### [What needs to be done]
The response should be an exact copy of the records, with the pictures removed.

### [Exercise materials]
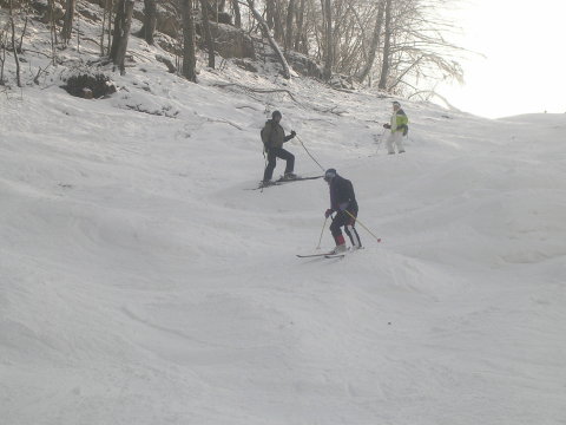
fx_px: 1880
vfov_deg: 12.9
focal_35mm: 115
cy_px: 212
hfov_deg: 17.1
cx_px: 283
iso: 50
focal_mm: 17.4
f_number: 4.9
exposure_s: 1/309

### [Response]
fx_px: 1880
vfov_deg: 12.9
focal_35mm: 115
cy_px: 212
hfov_deg: 17.1
cx_px: 283
iso: 50
focal_mm: 17.4
f_number: 4.9
exposure_s: 1/309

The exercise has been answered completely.